Text-based hardware design files
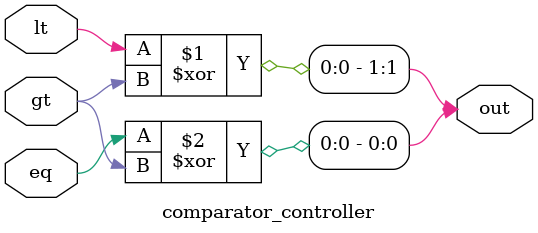
<source format=v>
module comparator_controller (/*AUTOARG*/
   // Outputs
   out,
   // Inputs
   lt, eq, gt
   ) ;
   input lt, eq, gt;
   output [1:0] out;

   xor x1(out[1], lt, gt);
   xor x2(out[0], eq, gt);

endmodule // comparator_controller

</source>
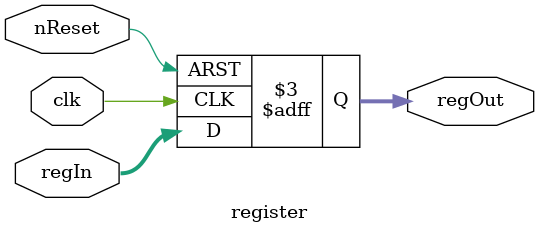
<source format=sv>

module register #(
    parameter integer WIDTH = 16  // Parameter for the bit-width of the register
) (
    input logic clk,
    input logic nReset,
    input logic [WIDTH-1:0] regIn,
    output logic [WIDTH-1:0] regOut
);
    // Synchronous nReset and write enable functionality
    always_ff @(posedge clk or negedge nReset) begin
        if (!nReset)
            regOut <= '0;
        else
            regOut <= regIn;
    end

endmodule
</source>
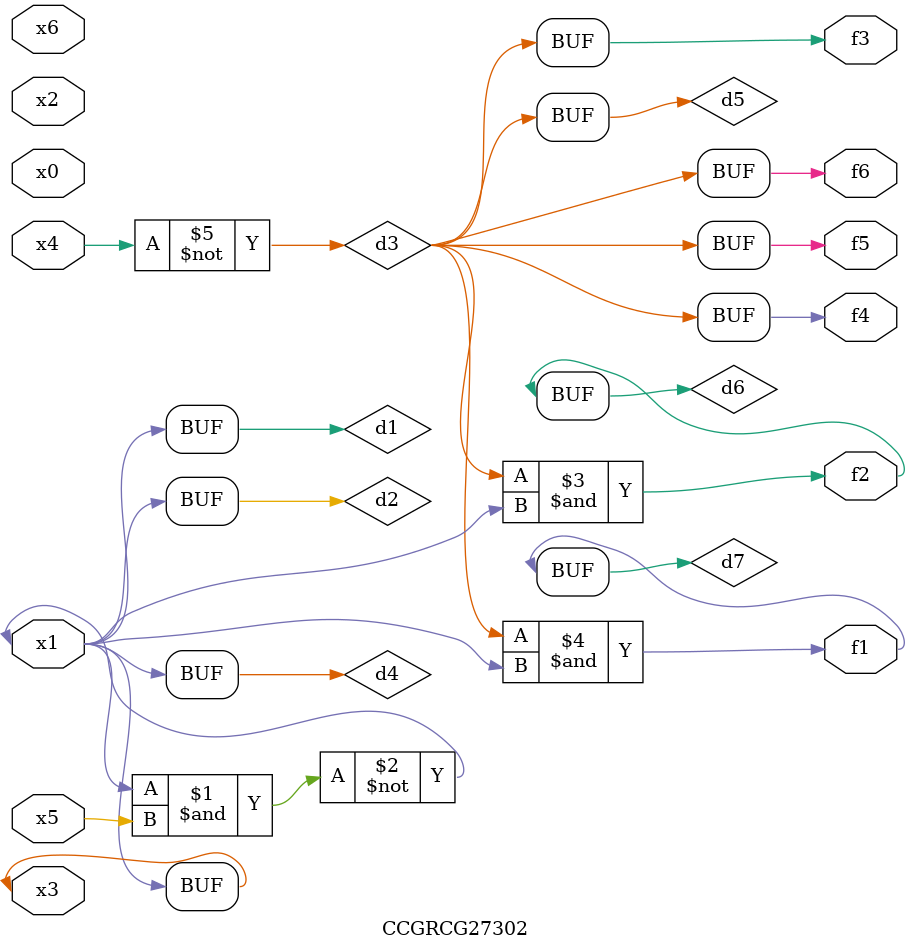
<source format=v>
module CCGRCG27302(
	input x0, x1, x2, x3, x4, x5, x6,
	output f1, f2, f3, f4, f5, f6
);

	wire d1, d2, d3, d4, d5, d6, d7;

	buf (d1, x1, x3);
	nand (d2, x1, x5);
	not (d3, x4);
	buf (d4, d1, d2);
	buf (d5, d3);
	and (d6, d3, d4);
	and (d7, d3, d4);
	assign f1 = d7;
	assign f2 = d6;
	assign f3 = d5;
	assign f4 = d5;
	assign f5 = d5;
	assign f6 = d5;
endmodule

</source>
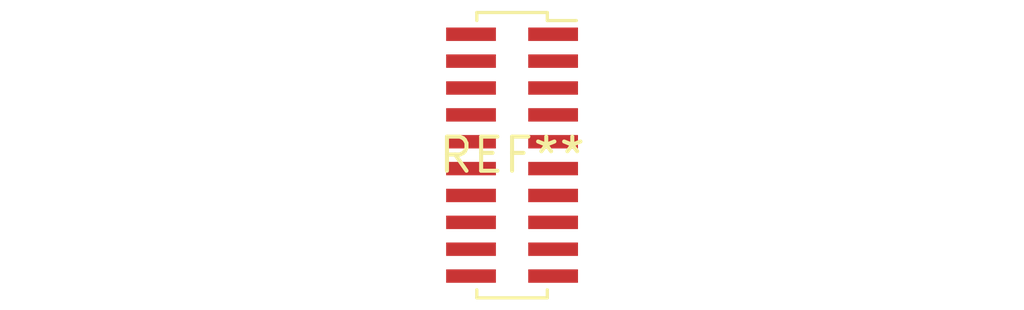
<source format=kicad_pcb>
(kicad_pcb (version 20240108) (generator pcbnew)

  (general
    (thickness 1.6)
  )

  (paper "A4")
  (layers
    (0 "F.Cu" signal)
    (31 "B.Cu" signal)
    (32 "B.Adhes" user "B.Adhesive")
    (33 "F.Adhes" user "F.Adhesive")
    (34 "B.Paste" user)
    (35 "F.Paste" user)
    (36 "B.SilkS" user "B.Silkscreen")
    (37 "F.SilkS" user "F.Silkscreen")
    (38 "B.Mask" user)
    (39 "F.Mask" user)
    (40 "Dwgs.User" user "User.Drawings")
    (41 "Cmts.User" user "User.Comments")
    (42 "Eco1.User" user "User.Eco1")
    (43 "Eco2.User" user "User.Eco2")
    (44 "Edge.Cuts" user)
    (45 "Margin" user)
    (46 "B.CrtYd" user "B.Courtyard")
    (47 "F.CrtYd" user "F.Courtyard")
    (48 "B.Fab" user)
    (49 "F.Fab" user)
    (50 "User.1" user)
    (51 "User.2" user)
    (52 "User.3" user)
    (53 "User.4" user)
    (54 "User.5" user)
    (55 "User.6" user)
    (56 "User.7" user)
    (57 "User.8" user)
    (58 "User.9" user)
  )

  (setup
    (pad_to_mask_clearance 0)
    (pcbplotparams
      (layerselection 0x00010fc_ffffffff)
      (plot_on_all_layers_selection 0x0000000_00000000)
      (disableapertmacros false)
      (usegerberextensions false)
      (usegerberattributes false)
      (usegerberadvancedattributes false)
      (creategerberjobfile false)
      (dashed_line_dash_ratio 12.000000)
      (dashed_line_gap_ratio 3.000000)
      (svgprecision 4)
      (plotframeref false)
      (viasonmask false)
      (mode 1)
      (useauxorigin false)
      (hpglpennumber 1)
      (hpglpenspeed 20)
      (hpglpendiameter 15.000000)
      (dxfpolygonmode false)
      (dxfimperialunits false)
      (dxfusepcbnewfont false)
      (psnegative false)
      (psa4output false)
      (plotreference false)
      (plotvalue false)
      (plotinvisibletext false)
      (sketchpadsonfab false)
      (subtractmaskfromsilk false)
      (outputformat 1)
      (mirror false)
      (drillshape 1)
      (scaleselection 1)
      (outputdirectory "")
    )
  )

  (net 0 "")

  (footprint "PinSocket_2x10_P1.00mm_Vertical_SMD" (layer "F.Cu") (at 0 0))

)

</source>
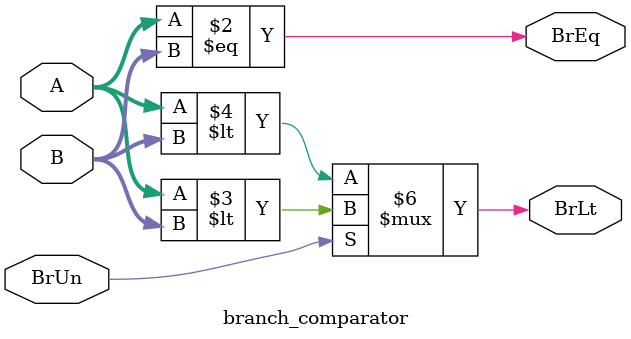
<source format=sv>
`timescale 1ns / 1ps


module branch_comparator(
    input [31:0] A,
    input [31:0] B,
    input BrUn,
    output logic BrEq,
    output logic BrLt
    );

    always_comb
    begin
        BrEq=(A==B);
        if (BrUn)
        begin
            BrLt = (A < B); // Unsigned comparison
        end
        else
        begin
            BrLt = ($signed(A) < $signed(B)); // Signed comparison
        end    
    end
endmodule

</source>
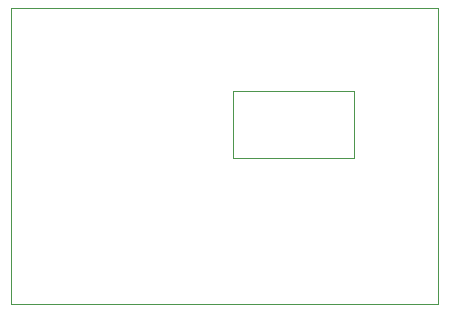
<source format=gbr>
%TF.GenerationSoftware,KiCad,Pcbnew,7.0.10*%
%TF.CreationDate,2024-02-13T16:39:49-08:00*%
%TF.ProjectId,FinalProject,46696e61-6c50-4726-9f6a-6563742e6b69,v2*%
%TF.SameCoordinates,Original*%
%TF.FileFunction,Profile,NP*%
%FSLAX46Y46*%
G04 Gerber Fmt 4.6, Leading zero omitted, Abs format (unit mm)*
G04 Created by KiCad (PCBNEW 7.0.10) date 2024-02-13 16:39:49*
%MOMM*%
%LPD*%
G01*
G04 APERTURE LIST*
%TA.AperFunction,Profile*%
%ADD10C,0.100000*%
%TD*%
G04 APERTURE END LIST*
D10*
X125000000Y-97000000D02*
X135200000Y-97000000D01*
X135200000Y-102600000D01*
X125000000Y-102600000D01*
X125000000Y-97000000D01*
X106200000Y-89920000D02*
X142350000Y-89920000D01*
X142350000Y-115000000D01*
X106200000Y-115000000D01*
X106200000Y-89920000D01*
M02*

</source>
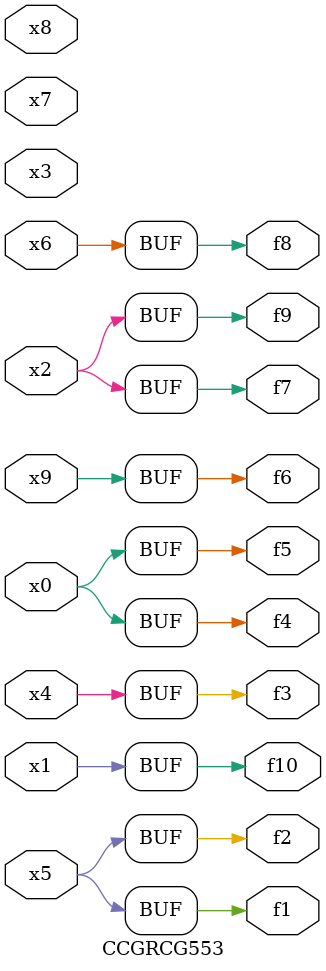
<source format=v>
module CCGRCG553(
	input x0, x1, x2, x3, x4, x5, x6, x7, x8, x9,
	output f1, f2, f3, f4, f5, f6, f7, f8, f9, f10
);
	assign f1 = x5;
	assign f2 = x5;
	assign f3 = x4;
	assign f4 = x0;
	assign f5 = x0;
	assign f6 = x9;
	assign f7 = x2;
	assign f8 = x6;
	assign f9 = x2;
	assign f10 = x1;
endmodule

</source>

### TASK
All lines of the records above that contain the word "Adhes" are to be copied out.

### RESULT OF THE TASK
    (32 "B.Adhes" user "B.Adhesive")
    (33 "F.Adhes" user "F.Adhesive")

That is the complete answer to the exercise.